*The task:*
Somewhere below is a line with "left eye: (523, 106)" and, later, a line with "left ear: (263, 83)"; repeat those two lines and all the lines between them, exactly as they are.

*Material to process:*

=== Begin Enclosure ===

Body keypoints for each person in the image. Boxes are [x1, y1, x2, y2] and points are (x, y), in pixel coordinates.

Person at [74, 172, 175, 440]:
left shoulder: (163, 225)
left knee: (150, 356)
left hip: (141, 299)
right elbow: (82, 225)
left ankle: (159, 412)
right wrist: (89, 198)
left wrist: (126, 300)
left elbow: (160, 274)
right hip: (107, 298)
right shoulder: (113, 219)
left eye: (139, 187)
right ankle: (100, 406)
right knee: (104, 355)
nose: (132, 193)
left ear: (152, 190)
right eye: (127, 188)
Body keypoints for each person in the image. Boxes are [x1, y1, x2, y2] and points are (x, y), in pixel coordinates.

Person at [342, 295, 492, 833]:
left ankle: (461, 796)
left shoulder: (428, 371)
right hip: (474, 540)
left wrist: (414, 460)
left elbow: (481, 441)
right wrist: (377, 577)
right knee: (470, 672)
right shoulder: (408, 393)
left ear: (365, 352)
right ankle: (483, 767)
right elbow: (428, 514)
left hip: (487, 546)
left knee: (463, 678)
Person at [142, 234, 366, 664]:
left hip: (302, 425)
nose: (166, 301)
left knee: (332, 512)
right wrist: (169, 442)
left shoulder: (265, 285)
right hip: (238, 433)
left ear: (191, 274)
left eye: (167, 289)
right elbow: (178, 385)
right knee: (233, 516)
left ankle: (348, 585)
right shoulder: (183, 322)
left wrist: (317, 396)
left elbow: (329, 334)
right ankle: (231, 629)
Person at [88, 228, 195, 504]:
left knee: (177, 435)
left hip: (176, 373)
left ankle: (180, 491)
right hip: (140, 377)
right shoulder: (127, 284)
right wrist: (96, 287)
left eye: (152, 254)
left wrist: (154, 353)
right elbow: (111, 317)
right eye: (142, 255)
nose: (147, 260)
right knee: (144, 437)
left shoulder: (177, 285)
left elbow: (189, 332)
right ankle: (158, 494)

=== End Enclosure ===
=== Begin Enclosure ===

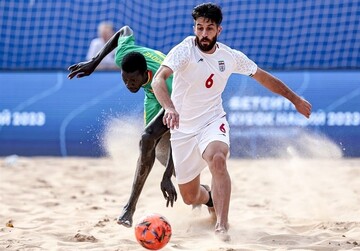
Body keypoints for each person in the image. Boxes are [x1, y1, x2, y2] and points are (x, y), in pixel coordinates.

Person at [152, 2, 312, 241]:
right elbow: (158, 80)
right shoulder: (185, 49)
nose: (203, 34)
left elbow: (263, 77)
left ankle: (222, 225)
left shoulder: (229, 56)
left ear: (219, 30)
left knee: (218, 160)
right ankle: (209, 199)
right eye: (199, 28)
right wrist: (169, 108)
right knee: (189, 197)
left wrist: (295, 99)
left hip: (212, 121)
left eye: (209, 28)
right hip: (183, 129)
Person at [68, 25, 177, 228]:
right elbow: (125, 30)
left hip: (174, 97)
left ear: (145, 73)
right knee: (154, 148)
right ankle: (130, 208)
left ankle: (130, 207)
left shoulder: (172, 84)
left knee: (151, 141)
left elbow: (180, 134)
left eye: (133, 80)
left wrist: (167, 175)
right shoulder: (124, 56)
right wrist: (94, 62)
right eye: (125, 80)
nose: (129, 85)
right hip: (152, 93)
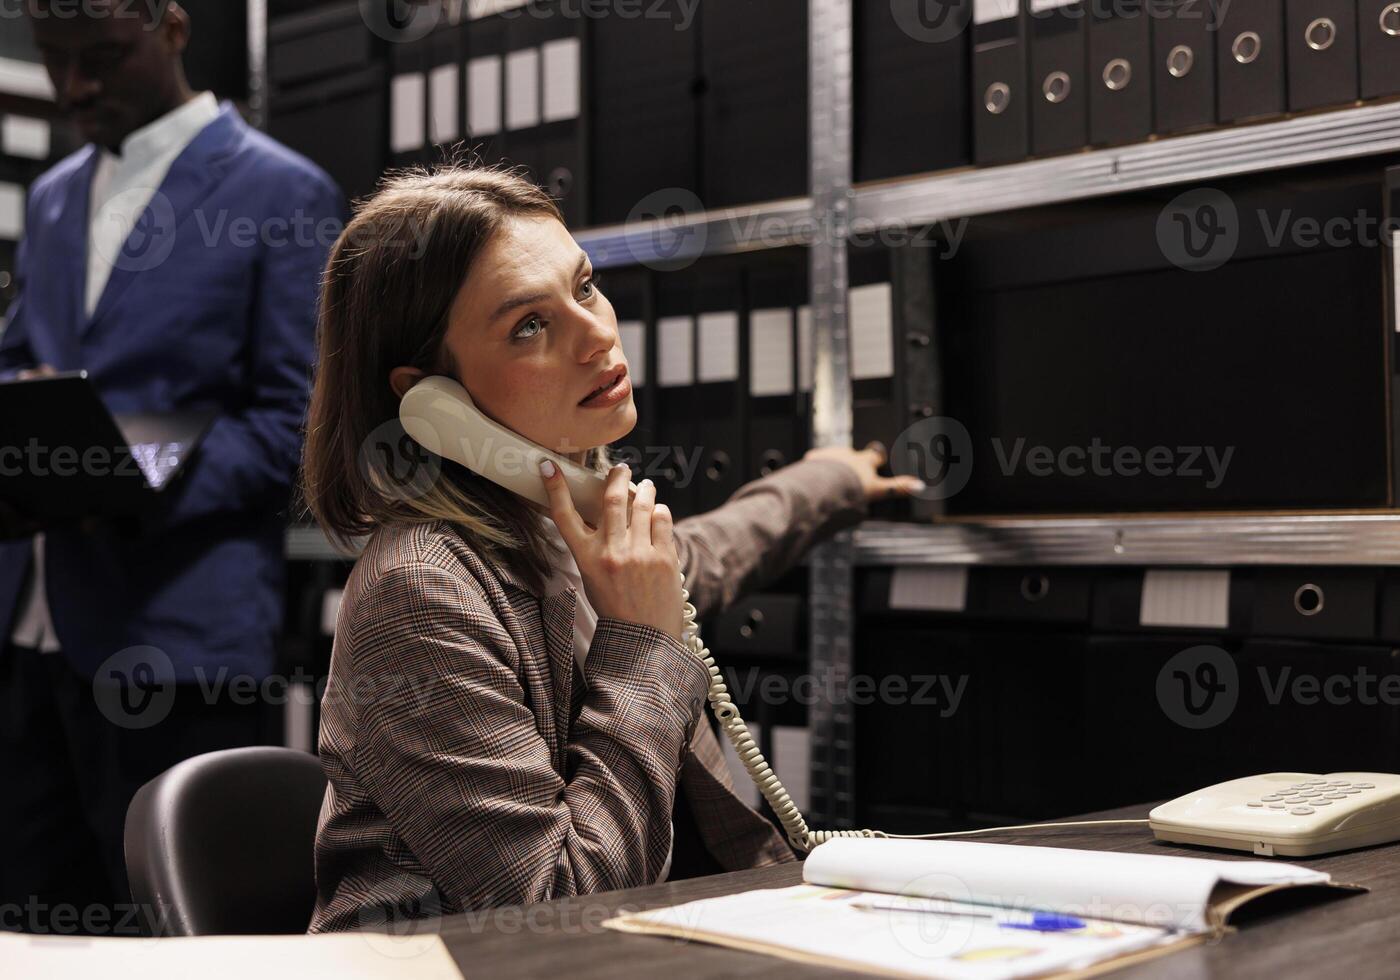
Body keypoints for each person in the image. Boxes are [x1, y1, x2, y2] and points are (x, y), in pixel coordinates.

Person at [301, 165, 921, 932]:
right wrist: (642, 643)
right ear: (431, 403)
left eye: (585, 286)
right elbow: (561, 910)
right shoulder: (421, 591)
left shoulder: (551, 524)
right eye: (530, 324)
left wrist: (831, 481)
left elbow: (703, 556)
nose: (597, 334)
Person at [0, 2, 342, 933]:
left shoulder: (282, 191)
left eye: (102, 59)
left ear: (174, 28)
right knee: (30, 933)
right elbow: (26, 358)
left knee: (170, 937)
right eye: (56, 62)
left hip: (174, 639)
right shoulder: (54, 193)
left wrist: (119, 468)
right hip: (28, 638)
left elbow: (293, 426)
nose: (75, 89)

=== End Enclosure ===
=== Begin Enclosure ===

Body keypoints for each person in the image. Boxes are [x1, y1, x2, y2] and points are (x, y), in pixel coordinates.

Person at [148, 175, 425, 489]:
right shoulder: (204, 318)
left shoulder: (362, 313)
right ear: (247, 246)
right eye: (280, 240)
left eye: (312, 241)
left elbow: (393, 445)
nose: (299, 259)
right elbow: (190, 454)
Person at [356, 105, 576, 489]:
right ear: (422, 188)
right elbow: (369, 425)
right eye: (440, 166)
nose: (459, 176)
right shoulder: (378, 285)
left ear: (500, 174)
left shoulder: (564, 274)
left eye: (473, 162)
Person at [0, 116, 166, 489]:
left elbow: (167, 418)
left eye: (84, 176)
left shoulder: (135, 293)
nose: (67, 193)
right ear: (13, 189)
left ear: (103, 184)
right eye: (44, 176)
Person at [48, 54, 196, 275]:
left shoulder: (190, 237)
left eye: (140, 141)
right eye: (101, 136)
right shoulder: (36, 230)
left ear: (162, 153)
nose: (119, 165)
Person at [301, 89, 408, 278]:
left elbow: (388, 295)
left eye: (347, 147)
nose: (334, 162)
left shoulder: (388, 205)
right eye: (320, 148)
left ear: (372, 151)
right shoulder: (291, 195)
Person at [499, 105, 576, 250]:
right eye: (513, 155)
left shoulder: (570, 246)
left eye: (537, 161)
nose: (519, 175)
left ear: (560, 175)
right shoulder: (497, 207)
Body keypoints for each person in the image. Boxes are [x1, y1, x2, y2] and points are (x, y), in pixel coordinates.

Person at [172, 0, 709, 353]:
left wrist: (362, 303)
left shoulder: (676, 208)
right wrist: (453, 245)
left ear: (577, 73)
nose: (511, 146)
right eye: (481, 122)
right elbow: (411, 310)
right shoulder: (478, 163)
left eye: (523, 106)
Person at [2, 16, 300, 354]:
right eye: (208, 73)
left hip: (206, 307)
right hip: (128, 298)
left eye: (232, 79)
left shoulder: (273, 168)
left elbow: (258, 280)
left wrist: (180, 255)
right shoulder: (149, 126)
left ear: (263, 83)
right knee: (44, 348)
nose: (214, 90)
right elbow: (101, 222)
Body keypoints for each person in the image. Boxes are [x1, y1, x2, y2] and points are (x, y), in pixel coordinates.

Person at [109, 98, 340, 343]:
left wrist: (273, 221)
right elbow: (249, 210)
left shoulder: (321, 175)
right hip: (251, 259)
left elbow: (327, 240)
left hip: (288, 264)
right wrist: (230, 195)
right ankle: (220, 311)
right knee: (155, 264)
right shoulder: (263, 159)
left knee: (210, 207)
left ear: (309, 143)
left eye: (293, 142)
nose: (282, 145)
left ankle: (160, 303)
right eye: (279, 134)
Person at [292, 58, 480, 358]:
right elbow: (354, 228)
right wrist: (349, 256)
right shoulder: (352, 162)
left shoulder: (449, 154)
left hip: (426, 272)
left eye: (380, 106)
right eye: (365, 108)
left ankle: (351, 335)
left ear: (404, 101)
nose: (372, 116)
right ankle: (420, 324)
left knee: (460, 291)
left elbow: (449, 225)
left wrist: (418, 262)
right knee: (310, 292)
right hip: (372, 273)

=== End Enclosure ===

*Solved exercise:*
left eye: (523, 106)
Person at [2, 16, 300, 354]:
right eye: (208, 73)
left hip: (206, 307)
right hip: (128, 298)
left eye: (232, 79)
left shoulder: (273, 168)
left elbow: (258, 280)
left wrist: (180, 255)
right shoulder: (149, 126)
left ear: (263, 83)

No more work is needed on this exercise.